Metric selector events
The metric selector is a powerful instrument for specifying which data you want to read for the metric event evaluation. It provides you with two major possibilities:
With the metric selector, Davis can access the historic data of the metric and can learn the normal behavior of your environment, enabling you to use auto-adaptive thresholds in your metric event. However, some limitations apply:
- 100,000 monitored metric dimensions per environment
- 10,000 metric events configurations (both metric key and metric selector) per environment
- 1,000 monitored dimensions per metric event configuration (static or auto-adaptive threshold)
- 500 monitored dimensions per metric event configuration (seasonal baseline)
- 100 metric selectors per monitoring strategy. You can have 100 configurations with an auto-adaptive threshold and 100 with a static threshold.
Scope of metric selector events
The selector itself defines the scope of a metric selector event.

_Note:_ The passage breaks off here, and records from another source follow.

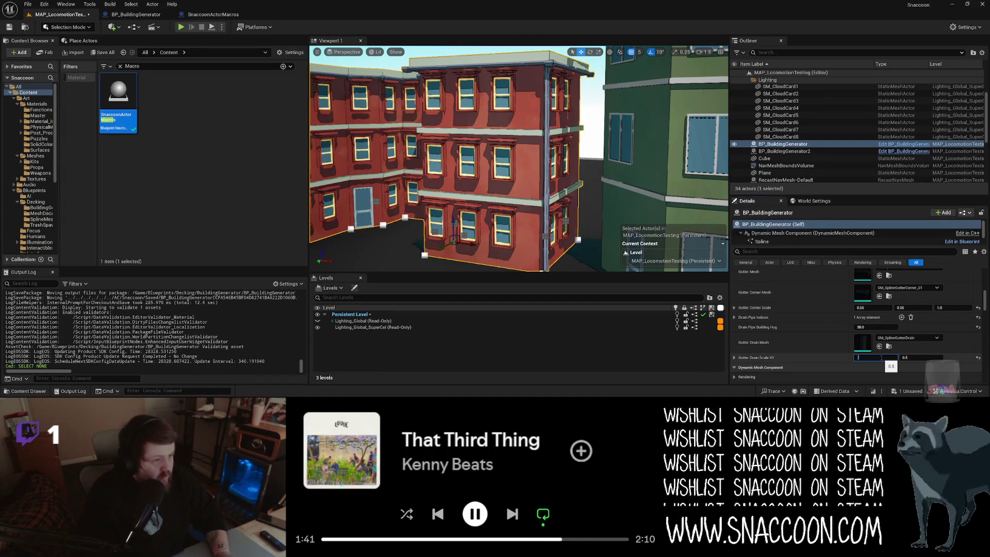
pyautogui.press('Tab')
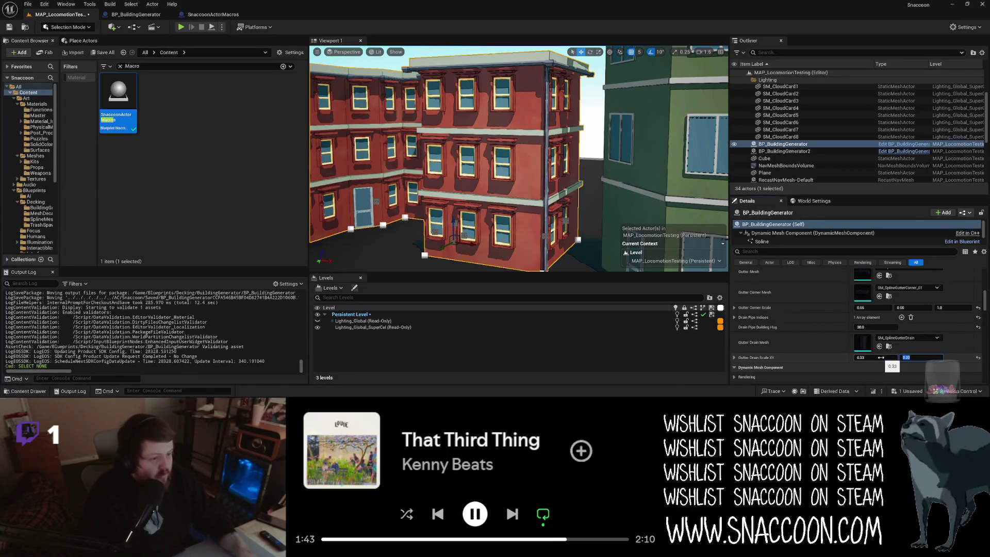
pyautogui.press('BackSpace')
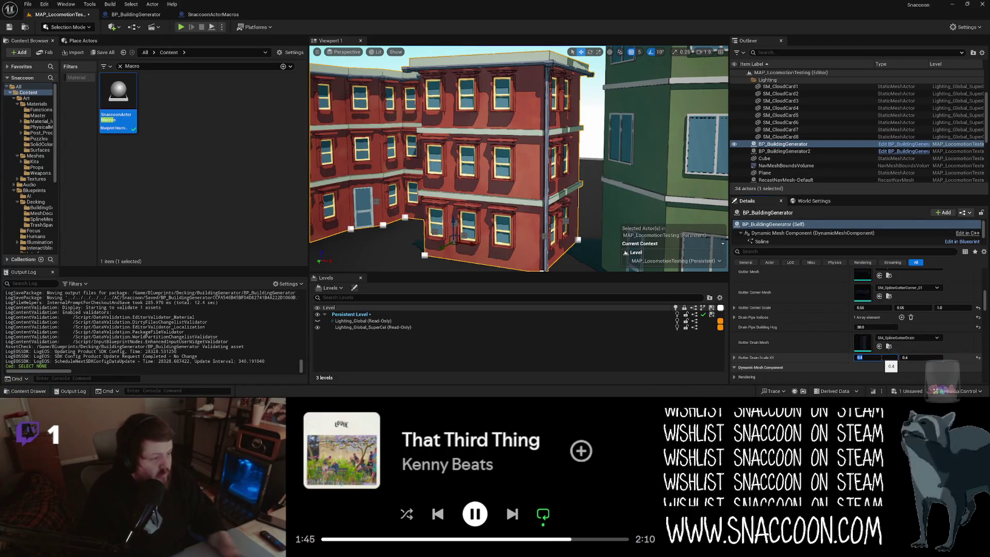
pyautogui.write('0.4')
pyautogui.press('Return')
pyautogui.moveTo(516, 160)
pyautogui.mouseDown()
pyautogui.moveTo(479, 181)
pyautogui.moveTo(537, 175)
pyautogui.moveTo(524, 183)
pyautogui.mouseUp()
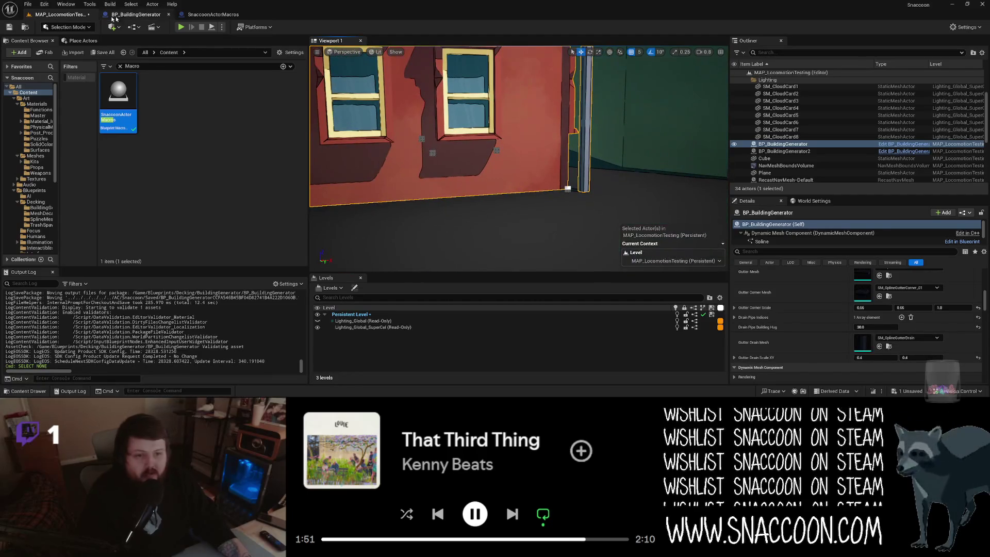
# Save the level, then move the gutter drain Get Bounds and Break nodes down and right
pyautogui.press('ctrl+s')
pyautogui.click(137, 14)
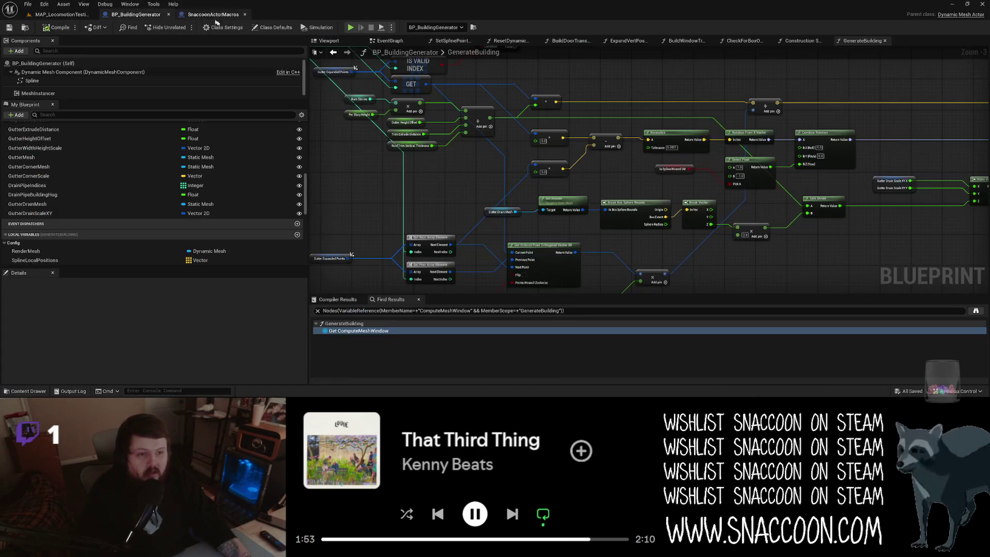
pyautogui.scroll(2, 666, 165)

It is important to understand the implications when configuring a selector consisting of measurements from thousands of individual sources. Dynatrace applies safety limits to anomaly detection in terms of the number of metric dimensions that can be observed within one monitoring environment to avoid any operational issues. To learn how to narrow down the scope of your configuration, see Filter transformation.
Combining metrics
With the power of a metric expression, you can implement alerting with a top-down view of a situation rather than alerting on each component.
For example, you can observe log patterns across multiple hosts. By calculating the total count of observed log patterns across all relevant log files, Dynatrace can detect pattern anomalies on the accumulated log stream rather than on the individual counts per log file.
If there are sparse counts across many entities (for example, an error count across multiple processes of the same type), aggregated top-down anomaly detection is much more resilient against false-positive alerts than detection on an individual error count per process.
Create a metric selector event
- Go to Settings > Anomaly Detection > Metric events and select Add metric event.
- In the Summary field, provide a short meaningful description of the event.
- In the Query definition section, configure the metric query:
- Select the Metric selector type of the query.
- Specify the required metric selector.
- Select a management zone. Only data coming from this zone is evaluated for the metric event. Omit this field to use all the data queried by the metric selector.
- optional In the Advanced query definition section, specify the query's offset (in minutes).
You need the offset for metrics with latency; otherwise, the metric event might produce false alerts. - Define the monitoring strategy
- Choose the model type:
- Auto-adaptive threshold—Dynatrace calculates the threshold automatically and adapts it dynamically to your metric's behavior.
- Static threshold—the threshold that doesn't change over time.
- Seasonal Baseline—Dynatrace creates a confidence band on a metric with seasonal patterns
- For the static threshold, specify the threshold. Select Use suggested threshold to use a value based on the previous data.
- Choose the missing data alert behavior.
If the missing data alert is enabled, it is combined with the threshold condition by the OR logic. - Select the alert condition: alert if the metric is above, below, or outside of the threshold.
- optional In the Advanced model properties section, specify a sliding window for comparison.
The sliding window defines how often the threshold—whether it is automatically calculated or manually specified—must be violated within a sliding window of time to raise an event (violations don't have to be successive). This helps you to avoid overly aggressive alerting on single violations. You can set a sliding window of up to 60 minutes.
- Check the preview for your alert and evaluate the effectiveness of your configuration.
- Select the dimension values that you want to see on the preview.
- Select the timeframe of the preview. You can receive alerts for one, three, or seven days.
- Provide a Title for your event. The title should be a short, easy-to-read string describing the situation, such as
High network activity
or CPU saturation
. - In the Description section, create a meaningful event message. Event messages help you understand the nature of the event. You can use the following placeholders:
{alert_condition}
—the condition of the alert (above/below the threshold).{baseline}
—the violated value of the baseline.{dims}
—a list of all dimensions (and their values) of the metric that violated the threshold. You can also specify a particular dimension: {dims:dt.entity.<entity>}
. To fetch the list of available dimensions for your metric, query it via the GET metric descriptor request.{entityname}
—the name of the affected entity.{metricname}
—the name of the metric that violated the threshold.{missing_data_samples}
—the number of samples with missing data. Only available if missing data alert is enabled.{severity}
—the severity of the event.{threshold}
—the violated value of the threshold.
- Select the Event type for triggered events.
- Turn Allow merge on or off to define the merge strategy for triggered events.
If Allow merge is turned on, Davis AI will try to merge this event into existing problems; if it's turned off, a new problem is raised each time. - optional Set additional key-value properties to be attached to the event.
- Select Save changes.